**Work to complete**
Write out every line below as a JSON list of strings, one string per line, skipping blank lines and leaving out the pictures.

**Records for this task**
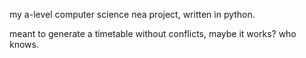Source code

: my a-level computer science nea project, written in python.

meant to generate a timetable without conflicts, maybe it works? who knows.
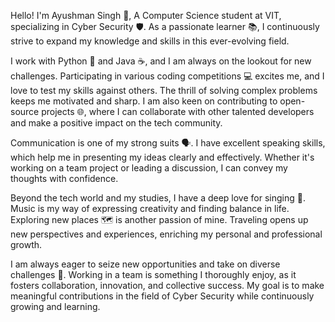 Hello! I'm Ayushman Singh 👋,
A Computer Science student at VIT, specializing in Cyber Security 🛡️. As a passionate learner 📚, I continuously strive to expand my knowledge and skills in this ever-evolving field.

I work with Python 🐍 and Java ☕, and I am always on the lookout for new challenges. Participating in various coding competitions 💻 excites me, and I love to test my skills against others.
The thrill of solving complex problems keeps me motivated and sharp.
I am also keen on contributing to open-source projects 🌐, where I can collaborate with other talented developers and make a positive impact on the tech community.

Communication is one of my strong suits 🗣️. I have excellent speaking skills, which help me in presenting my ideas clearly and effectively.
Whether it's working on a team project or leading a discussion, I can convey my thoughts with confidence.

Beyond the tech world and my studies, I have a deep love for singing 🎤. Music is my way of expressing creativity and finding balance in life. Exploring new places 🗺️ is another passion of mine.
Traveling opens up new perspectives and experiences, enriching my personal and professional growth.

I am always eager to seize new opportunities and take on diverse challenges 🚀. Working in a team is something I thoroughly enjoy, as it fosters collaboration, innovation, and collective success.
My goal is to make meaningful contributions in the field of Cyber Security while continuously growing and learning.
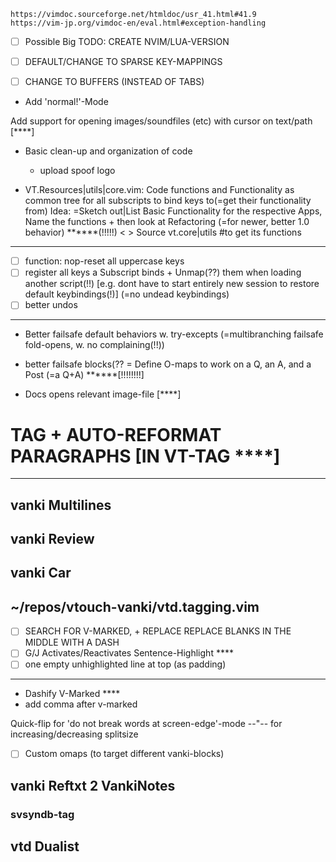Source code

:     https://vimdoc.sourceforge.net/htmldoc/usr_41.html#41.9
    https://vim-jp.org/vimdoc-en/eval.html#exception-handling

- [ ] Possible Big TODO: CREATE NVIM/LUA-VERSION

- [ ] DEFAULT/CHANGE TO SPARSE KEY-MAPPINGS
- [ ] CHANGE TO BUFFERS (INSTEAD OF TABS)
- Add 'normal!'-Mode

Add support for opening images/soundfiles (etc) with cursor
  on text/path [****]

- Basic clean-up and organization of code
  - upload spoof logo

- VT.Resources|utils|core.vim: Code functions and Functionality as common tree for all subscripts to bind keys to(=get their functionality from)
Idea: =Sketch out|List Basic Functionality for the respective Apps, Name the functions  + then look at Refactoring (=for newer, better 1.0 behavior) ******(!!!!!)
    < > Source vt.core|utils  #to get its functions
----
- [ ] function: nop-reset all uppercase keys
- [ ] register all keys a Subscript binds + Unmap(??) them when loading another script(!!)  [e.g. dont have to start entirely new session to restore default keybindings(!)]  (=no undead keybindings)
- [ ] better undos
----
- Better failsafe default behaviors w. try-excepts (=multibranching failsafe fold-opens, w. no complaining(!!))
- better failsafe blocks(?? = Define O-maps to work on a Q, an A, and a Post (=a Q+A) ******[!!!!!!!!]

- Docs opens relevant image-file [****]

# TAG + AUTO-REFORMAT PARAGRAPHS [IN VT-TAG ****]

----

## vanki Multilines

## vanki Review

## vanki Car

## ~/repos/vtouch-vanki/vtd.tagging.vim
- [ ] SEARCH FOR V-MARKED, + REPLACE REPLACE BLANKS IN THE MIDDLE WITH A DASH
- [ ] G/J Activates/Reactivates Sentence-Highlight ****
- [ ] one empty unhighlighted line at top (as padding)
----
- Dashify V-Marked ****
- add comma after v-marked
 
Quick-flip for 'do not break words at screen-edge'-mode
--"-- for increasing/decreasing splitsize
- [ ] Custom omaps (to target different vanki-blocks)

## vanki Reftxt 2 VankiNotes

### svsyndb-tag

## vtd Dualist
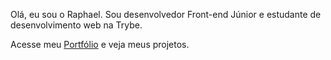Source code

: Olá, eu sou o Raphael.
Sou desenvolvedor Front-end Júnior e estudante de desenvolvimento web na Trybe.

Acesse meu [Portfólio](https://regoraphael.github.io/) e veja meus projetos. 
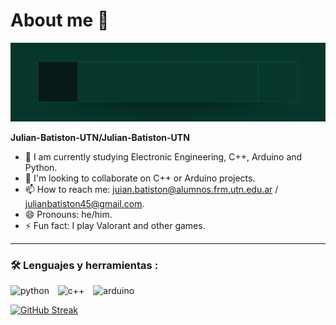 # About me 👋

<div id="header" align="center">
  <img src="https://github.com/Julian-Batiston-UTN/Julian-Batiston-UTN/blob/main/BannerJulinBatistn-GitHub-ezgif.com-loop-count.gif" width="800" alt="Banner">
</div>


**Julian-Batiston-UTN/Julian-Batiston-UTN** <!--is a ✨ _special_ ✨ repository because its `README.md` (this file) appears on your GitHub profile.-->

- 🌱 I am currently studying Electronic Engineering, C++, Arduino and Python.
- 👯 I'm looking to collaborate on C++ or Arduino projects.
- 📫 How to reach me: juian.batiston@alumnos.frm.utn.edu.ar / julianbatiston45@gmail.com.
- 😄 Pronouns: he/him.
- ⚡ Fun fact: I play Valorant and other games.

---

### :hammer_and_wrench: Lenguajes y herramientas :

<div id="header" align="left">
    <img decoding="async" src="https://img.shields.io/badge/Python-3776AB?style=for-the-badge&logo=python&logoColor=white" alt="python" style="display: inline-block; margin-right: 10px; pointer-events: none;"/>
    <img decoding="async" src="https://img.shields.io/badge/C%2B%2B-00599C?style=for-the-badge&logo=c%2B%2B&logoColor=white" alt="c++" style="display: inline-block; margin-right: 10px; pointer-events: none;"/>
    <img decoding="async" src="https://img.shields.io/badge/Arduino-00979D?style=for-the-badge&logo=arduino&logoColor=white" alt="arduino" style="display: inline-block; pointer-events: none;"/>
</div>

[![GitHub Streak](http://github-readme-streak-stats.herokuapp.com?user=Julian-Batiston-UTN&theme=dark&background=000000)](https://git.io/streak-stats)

**Answer area**
[
  "Source code",
  ": my a-level computer science nea project, written in python.",
  "meant to generate a timetable without conflicts, maybe it works? who knows.",
  " Hello! I'm Ayushman Singh 👋,",
  "A Computer Science student at VIT, specializing in Cyber Security 🛡️. As a passionate learner 📚, I continuously strive to expand my knowledge and skills in this ever-evolving field.",
  "I work with Python 🐍 and Java ☕, and I am always on the lookout for new challenges. Participating in various coding competitions 💻 excites me, and I love to test my skills against others.",
  "The thrill of solving complex problems keeps me motivated and sharp.",
  "I am also keen on contributing to open-source projects 🌐, where I can collaborate with other talented developers and make a positive impact on the tech community.",
  "Communication is one of my strong suits 🗣️. I have excellent speaking skills, which help me in presenting my ideas clearly and effectively.",
  "Whether it's working on a team project or leading a discussion, I can convey my thoughts with confidence.",
  "Beyond the tech world and my studies, I have a deep love for singing 🎤. Music is my way of expressing creativity and finding balance in life. Exploring new places 🗺️ is another passion of mine.",
  "Traveling opens up new perspectives and experiences, enriching my personal and professional growth.",
  "I am always eager to seize new opportunities and take on diverse challenges 🚀. Working in a team is something I thoroughly enjoy, as it fosters collaboration, innovation, and collective success.",
  "My goal is to make meaningful contributions in the field of Cyber Security while continuously growing and learning.",
  "Source code",
  ":     https://vimdoc.sourceforge.net/htmldoc/usr_41.html#41.9",
  "    https://vim-jp.org/vimdoc-en/eval.html#exception-handling",
  "- [ ] Possible Big TODO: CREATE NVIM/LUA-VERSION",
  "- [ ] DEFAULT/CHANGE TO SPARSE KEY-MAPPINGS",
  "- [ ] CHANGE TO BUFFERS (INSTEAD OF TABS)",
  "- Add 'normal!'-Mode",
  "Add support for opening images/soundfiles (etc) with cursor",
  "  on text/path [****]",
  "- Basic clean-up and organization of code",
  "  - upload spoof logo",
  "- VT.Resources|utils|core.vim: Code functions and Functionality as common tree for all subscripts to bind keys to(=get their functionality from)",
  "Idea: =Sketch out|List Basic Functionality for the respective Apps, Name the functions  + then look at Refactoring (=for newer, better 1.0 behavior) ******(!!!!!)",
  "    < > Source vt.core|utils  #to get its functions",
  "----",
  "- [ ] function: nop-reset all uppercase keys",
  "- [ ] register all keys a Subscript binds + Unmap(??) them when loading another script(!!)  [e.g. dont have to start entirely new session to restore default keybindings(!)]  (=no undead keybindings)",
  "- [ ] better undos",
  "----",
  "- Better failsafe default behaviors w. try-excepts (=multibranching failsafe fold-opens, w. no complaining(!!))",
  "- better failsafe blocks(?? = Define O-maps to work on a Q, an A, and a Post (=a Q+A) ******[!!!!!!!!]",
  "- Docs opens relevant image-file [****]",
  "# TAG + AUTO-REFORMAT PARAGRAPHS [IN VT-TAG ****]",
  "----",
  "## vanki Multilines",
  "## vanki Review",
  "## vanki Car",
  "## ~/repos/vtouch-vanki/vtd.tagging.vim",
  "- [ ] SEARCH FOR V-MARKED, + REPLACE REPLACE BLANKS IN THE MIDDLE WITH A DASH",
  "- [ ] G/J Activates/Reactivates Sentence-Highlight ****",
  "- [ ] one empty unhighlighted line at top (as padding)",
  "----",
  "- Dashify V-Marked ****",
  "- add comma after v-marked",
  "Quick-flip for 'do not break words at screen-edge'-mode",
  "--\"-- for increasing/decreasing splitsize",
  "- [ ] Custom omaps (to target different vanki-blocks)",
  "## vanki Reftxt 2 VankiNotes",
  "### svsyndb-tag",
  "## vtd Dualist",
  "Source code",
  ": Olá, eu sou o Raphael.",
  "Sou desenvolvedor Front-end Júnior e estudante de desenvolvimento web na Trybe.",
  "Acesse meu [Portfólio](https://regoraphael.github.io/) e veja meus projetos. ",
  " # About me 👋",
  "<div id=\"header\" align=\"center\">",
  "  <img src=\"https://github.com/Julian-Batiston-UTN/Julian-Batiston-UTN/blob/main/BannerJulinBatistn-GitHub-ezgif.com-loop-count.gif\" width=\"800\" alt=\"Banner\">",
  "</div>",
  "**Julian-Batiston-UTN/Julian-Batiston-UTN** <!--is a ✨ _special_ ✨ repository because its `README.md` (this file) appears on your GitHub profile.-->",
  "- 🌱 I am currently studying Electronic Engineering, C++, Arduino and Python.",
  "- 👯 I'm looking to collaborate on C++ or Arduino projects.",
  "- 📫 How to reach me: juian.batiston@alumnos.frm.utn.edu.ar / julianbatiston45@gmail.com.",
  "- 😄 Pronouns: he/him.",
  "- ⚡ Fun fact: I play Valorant and other games.",
  "---",
  "### :hammer_and_wrench: Lenguajes y herramientas :",
  "<div id=\"header\" align=\"left\">",
  "    <img decoding=\"async\" src=\"https://img.shields.io/badge/Python-3776AB?style=for-the-badge&logo=python&logoColor=white\" alt=\"python\" style=\"display: inline-block; margin-right: 10px; pointer-events: none;\"/>",
  "    <img decoding=\"async\" src=\"https://img.shields.io/badge/C%2B%2B-00599C?style=for-the-badge&logo=c%2B%2B&logoColor=white\" alt=\"c++\" style=\"display: inline-block; margin-right: 10px; pointer-events: none;\"/>",
  "    <img decoding=\"async\" src=\"https://img.shields.io/badge/Arduino-00979D?style=for-the-badge&logo=arduino&logoColor=white\" alt=\"arduino\" style=\"display: inline-block; pointer-events: none;\"/>",
  "</div>",
  "[![GitHub Streak](http://github-readme-streak-stats.herokuapp.com?user=Julian-Batiston-UTN&theme=dark&background=000000)](https://git.io/streak-stats)"
]